Why one Lambda for all routes?

defineApi deploys a single Lambda that handles routing internally. This means:

  • Shared cold start — one function stays warm instead of many
  • Shared setup — database clients, config, and setup code initialized once
  • Fewer resources — one Lambda, one Function URL, one IAM role
  • Simpler deploys — one bundle to build and upload

Routes are defined via chained method calls (.get(), .post(), .put(), .delete(), .patch()). Each method takes a RouteDef object ({ path, input?, public?, cache? }) and the handler; routing is dispatched internally.

Using secrets

Your API calls Stripe, SendGrid, or another service that requires an API key. You don’t want to hardcode secrets or manage environment variables.

With .config(({ defineSecret }) => ...), you reference an SSM Parameter Store key. Effortless fetches the value once at Lambda cold start, caches it, and injects it via .setup().
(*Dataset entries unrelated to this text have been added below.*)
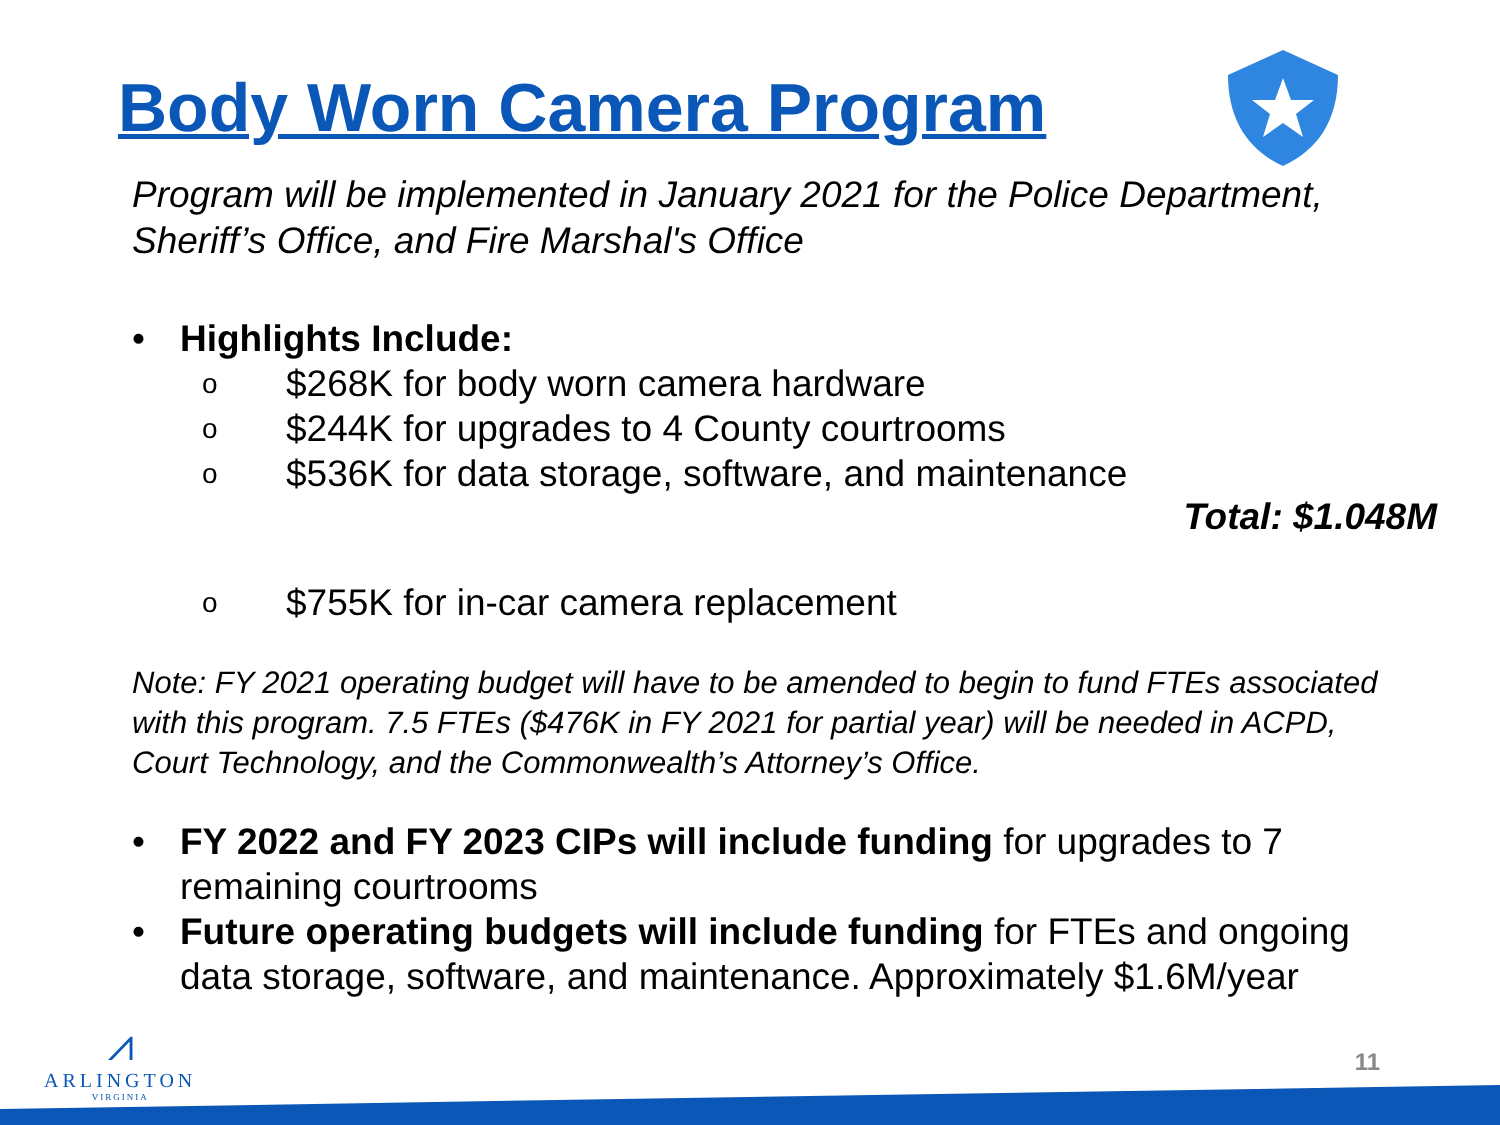Body Worn Camera Program
Program will be implemented in January 2021 for the Police Department, Sheriff’s Office, and Fire Marshal's Office
• Highlights Include:
o $268K for body worn camera hardware
o $244K for upgrades to 4 County courtrooms
o $536K for data storage, software, and maintenance
Total: $1.048M
o $755K for in-car camera replacement
Note: FY 2021 operating budget will have to be amended to begin to fund FTEs associated with this program. 7.5 FTEs ($476K in FY 2021 for partial year) will be needed in ACPD, Court Technology, and the Commonwealth’s Attorney’s Office.
• FY 2022 and FY 2023 CIPs will include funding for upgrades to 7 remaining courtrooms
• Future operating budgets will include funding for FTEs and ongoing data storage, software, and maintenance. Approximately $1.6M/year
⩘
ARLINGTON
VIRGINIA
11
IAM permissions for SSM are added automatically.

import { defineApi } from "effortless-aws";
export const payments = defineApi({ basePath: "/payments" })
.config(({ defineSecret }) => ({
stripeKey: defineSecret({ key: "stripe/secret-key" }),
}))
.setup(({ config }) => ({ stripeKey: config.stripeKey }))
.post({ path: "/charge" }, async ({ input, stripeKey }) => {
const { amount, currency } = input as { amount: number; currency: string };
// stripeKey is fetched from SSM at cold start, cached across invocations
const stripe = new Stripe(stripeKey);
const intent = await stripe.paymentIntents.create({ amount, currency });
return { status: 200, body: { clientSecret: intent.client_secret } };
});

Create the secret in SSM using the CLI:

Terminal window
eff config set stripe/secret-key --stage dev

Or manually: aws ssm put-parameter --name /my-service/dev/stripe/secret-key --value sk_test_... --type SecureString.

Effortless reads parameters at /${project}/${stage}/${key}. If you forget to create a parameter, eff deploy will warn you about missing values.